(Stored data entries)
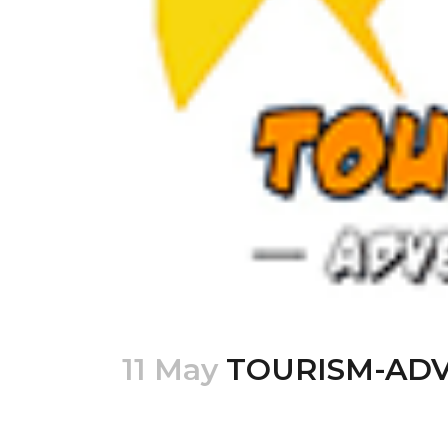
11 May
TOURISM-AD
Posted at 18:57h
in
by
mario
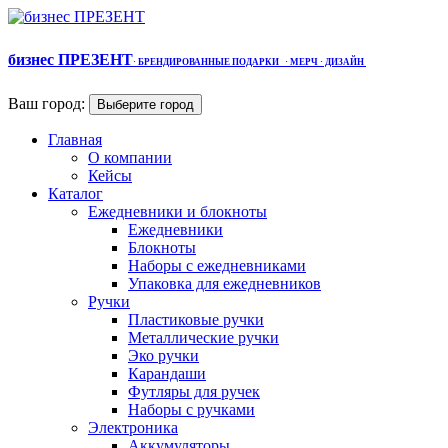
бизнес ПРЕЗЕНТ
·
БРЕНДИРОВАННЫЕ ПОДАРКИ
· МЕРЧ
· ДИЗАЙН
Ваш город:
Выберите город
Главная
О компании
Кейсы
Каталог
Ежедневники и блокноты
Ежедневники
Блокноты
Наборы с ежедневниками
Упаковка для ежедневников
Ручки
Пластиковые ручки
Металлические ручки
Эко ручки
Карандаши
Футляры для ручек
Наборы с ручками
Электроника
Аккумуляторы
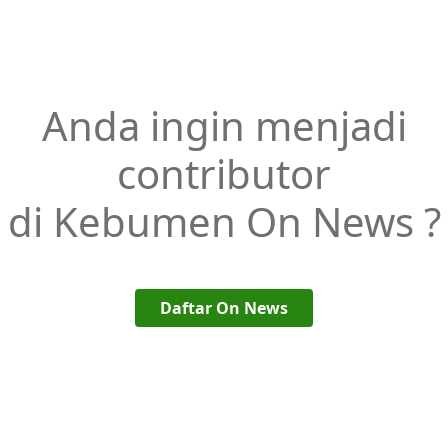
Anda ingin menjadi
contributor
di Kebumen On News ?
Daftar On News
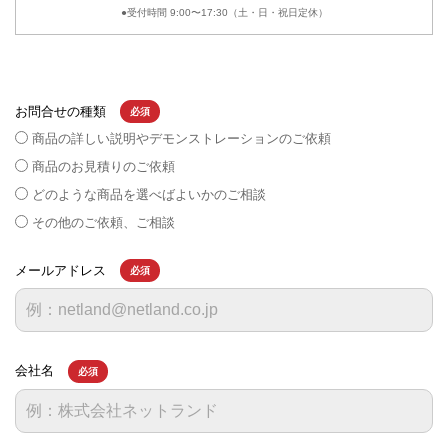
●受付時間 9:00〜17:30（土・日・祝日定休）
お問合せの種類
必須
商品の詳しい説明やデモンストレーションのご依頼
商品のお見積りのご依頼
どのような商品を選べばよいかのご相談
その他のご依頼、ご相談
メールアドレス
必須
会社名
必須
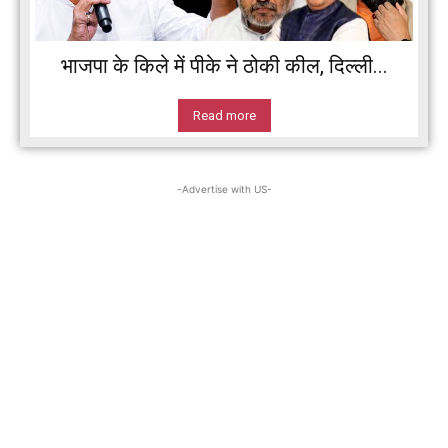
भाजपा के किले में पीके ने ठोकी कील, दिल्ली...
Read more
-Advertise with US-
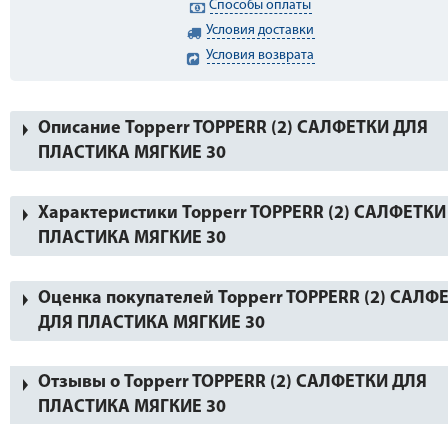
Способы оплаты
Условия доставки
Условия возврата
Описание Topperr TOPPERR (2) САЛФЕТКИ ДЛЯ
ПЛАСТИКА МЯГКИЕ 30
Характеристики Topperr TOPPERR (2) САЛФЕТКИ
ПЛАСТИКА МЯГКИЕ 30
Оценка покупателей Topperr TOPPERR (2) САЛФ
ДЛЯ ПЛАСТИКА МЯГКИЕ 30
Отзывы о Topperr TOPPERR (2) САЛФЕТКИ ДЛЯ
ПЛАСТИКА МЯГКИЕ 30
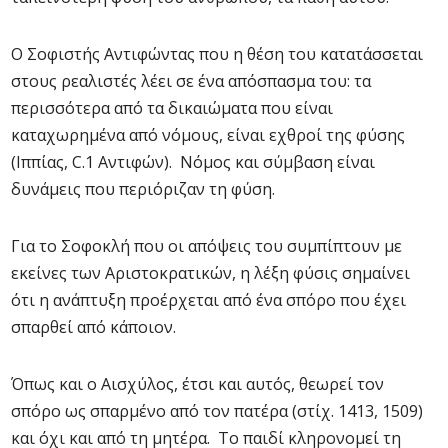
Ο Σοφιστής Αντιφώντας που η θέση του κατατάσσεται
στους ρεαλιστές λέει σε ένα απόσπασμα του: τα
περισσότερα από τα δικαιώματα που είναι
καταχωρημένα από νόμους, είναι εχθροί της φύσης
(Ιππίας, C.1 Αντιφών). Νόμος και σύμβαση είναι
δυνάμεις που περιόριζαν τη φύση.
Για το Σοφοκλή που οι απόψεις του συμπίπτουν με
εκείνες των Αριστοκρατικών, η λέξη φύσις σημαίνει
ότι η ανάπτυξη προέρχεται από ένα σπόρο που έχει
σπαρθεί από κάποιον.
Όπως και ο Αισχύλος, έτσι και αυτός, θεωρεί τον
σπόρο ως σπαρμένο από τον πατέρα (στίχ. 1413, 1509)
και όχι και από τη μητέρα. Το παιδί κληρονομεί τη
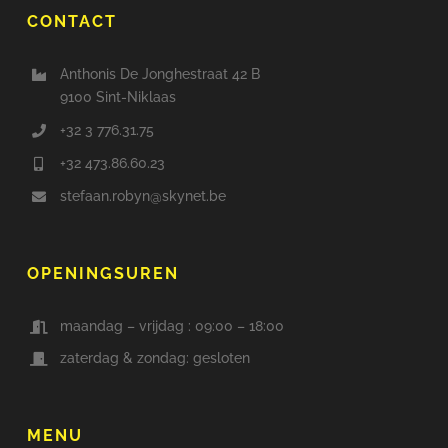
CONTACT
Anthonis De Jonghestraat 42 B
9100 Sint-Niklaas
+32 3 776.31.75
+32 473.86.60.23
stefaan.robyn@skynet.be
OPENINGSUREN
maandag – vrijdag : 09:00 – 18:00
zaterdag & zondag: gesloten
MENU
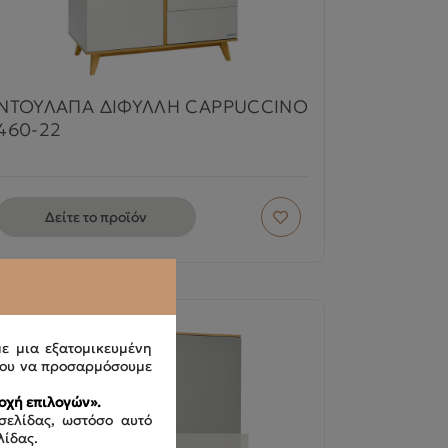
ΝΤΟΥΛΑΠΑ ΔΙΦΥΛΛΗ CAPPUCCINO
460-22
Δείτε το προϊόν
με μια εξατομικευμένη
ου να προσαρμόσουμε
οχή επιλογών».
σελίδας, ωστόσο αυτό
λίδας.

→ **Assignment**
Lines of the data that include the string "Условия" are to be counted; report the total by itself.

→ **Answer**
2